The present invention adds a circulation path that compensates for the lack of cooling of the edge section of the target portion, thereby cooling both the edge portion and the center portion independently.

1 and 2 are cross-sectional views showing a cooling circulation system of the present invention. In Fig. 1 and Fig. 2, parts having the same function are denoted by the same reference numerals. 1 to 2, the embodiment of the present invention will be described in detail as follows.

The target portion of the present invention consists of a target 5, a cover 8 and a magnet 4. The target 5 is made of the material of the metal film to be laminated on the wafer, and has a circular shape. The target 5 and the cover 8 are fixed with several bolts, and the O-ring 7 is inserted therebetween to be coupled together to prevent cooling water leakage. The magnet 4 is mounted therebetween when the target 5 and the cover 8 are coupled to each other, and is connected to the drive shaft 3 of the direct current motor so as to be rotatable. The cover 8 has two coolant circulation paths. One of them is formed of a water supply port 1 and a drain port 2 formed on the upper surface of the cover 8 and the other is a water supply port 1 'protruding from the side of the cover as shown in FIG. It is formed as a drain (2 ').

In the conventional cooling circulation system, the cooling action is concentrated in the target interior part and the effect is insignificant at the edge part, so that the edge part is not properly cooled and is easily overheated. If the target portion is overheated, soot is generated due to high heat, and particles are generated here, which adversely affects the surface of the wafer. Excessive temperature rise also results in failure of the closure at the engagement of the target. If the sealing device is broken, there is a risk of cooling water leakage, which requires repair.

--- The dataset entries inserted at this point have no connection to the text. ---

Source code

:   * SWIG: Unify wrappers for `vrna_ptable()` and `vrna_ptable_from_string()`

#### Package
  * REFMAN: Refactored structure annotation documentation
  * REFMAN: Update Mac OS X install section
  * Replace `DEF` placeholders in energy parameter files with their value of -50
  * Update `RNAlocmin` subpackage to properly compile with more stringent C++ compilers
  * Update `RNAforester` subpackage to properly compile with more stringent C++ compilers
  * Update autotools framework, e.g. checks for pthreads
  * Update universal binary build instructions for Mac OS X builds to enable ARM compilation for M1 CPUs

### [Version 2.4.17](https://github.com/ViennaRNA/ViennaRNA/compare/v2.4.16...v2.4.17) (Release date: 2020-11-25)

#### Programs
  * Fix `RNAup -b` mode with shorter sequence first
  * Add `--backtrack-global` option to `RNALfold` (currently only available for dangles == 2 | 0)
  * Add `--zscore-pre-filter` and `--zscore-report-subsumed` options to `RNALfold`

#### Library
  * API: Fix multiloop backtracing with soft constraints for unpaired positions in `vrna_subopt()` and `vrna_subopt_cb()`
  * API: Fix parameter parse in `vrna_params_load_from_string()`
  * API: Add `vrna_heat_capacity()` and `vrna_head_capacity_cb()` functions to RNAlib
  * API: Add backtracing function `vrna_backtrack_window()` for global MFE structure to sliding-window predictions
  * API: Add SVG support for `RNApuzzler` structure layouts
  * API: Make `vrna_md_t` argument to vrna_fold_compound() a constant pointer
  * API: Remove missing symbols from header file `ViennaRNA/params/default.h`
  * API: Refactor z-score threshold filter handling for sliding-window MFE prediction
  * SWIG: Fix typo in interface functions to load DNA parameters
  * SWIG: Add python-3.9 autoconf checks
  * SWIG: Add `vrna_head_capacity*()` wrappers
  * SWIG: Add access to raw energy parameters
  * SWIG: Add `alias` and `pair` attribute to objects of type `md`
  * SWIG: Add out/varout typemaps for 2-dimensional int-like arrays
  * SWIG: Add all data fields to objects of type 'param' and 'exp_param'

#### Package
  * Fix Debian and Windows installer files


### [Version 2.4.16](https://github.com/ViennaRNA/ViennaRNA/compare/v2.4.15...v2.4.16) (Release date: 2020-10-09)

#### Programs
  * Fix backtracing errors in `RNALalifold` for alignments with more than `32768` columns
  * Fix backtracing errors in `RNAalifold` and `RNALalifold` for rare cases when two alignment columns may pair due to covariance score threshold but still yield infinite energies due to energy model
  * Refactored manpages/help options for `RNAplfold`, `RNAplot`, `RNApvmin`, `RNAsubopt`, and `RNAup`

Cooling water circulated through the water supply and drain holes 1 and 2 formed on the upper surface of the cover 8 is supplied from the upper surface of the rotating magnet 4 to mainly cool and discharge the central portion of the target 4. At this time, the magnet also rotates to agitate the cooling water. The edge section of the target 5, which is relatively inadequately cooled, is cooled by a second cooling circuit, which is as shown in FIG. Cooling water rotates and circulates through the supply and drain passages 1 'and 2' protruding on one side of the cover 8.

The cooling circulation system of the present invention composed of two circulation paths can uniformly cool the front surface of the target by constituting the cooling circulation path independently of the center portion and the edge portion of the target portion. In addition, by independently controlling the flow rate of the cooling circuit, the center portion and the edge portion of the target may be differentially cooled.

Applying the sputtering apparatus of the present invention by laminating a metal thin film on the surface of the wafer it is possible to efficiently cool the front surface of the target portion. As a result, generation of soot generated at the edge of the target portion can be suppressed, and deformation of the O-shaped ring can be prevented, so that particles can be generated from soot and the yield of the wafer can be fundamentally prevented. And if the O-type ring is broken by heat, it must be replaced, which can be prevented, thus reducing the repair cost.

Claims (3)

In a sputtering apparatus for laminating a thin film on a semiconductor substrate: A target disposed in the sputtering device corresponding to the semiconductor substrate; A cover disposed on top of the target to hold the target and And a cooling circulation system formed in the cover to prevent overheating of the target. The method of claim 1, Sputtering apparatus, characterized in that the shape of the target is circular. The method of claim 2, The cooling circulation system is a sputtering apparatus comprising a first circulation path for supplying and draining the upper surface of the central portion of the target and a second circulation path for supplying and draining to the circumferential upper surface of the target.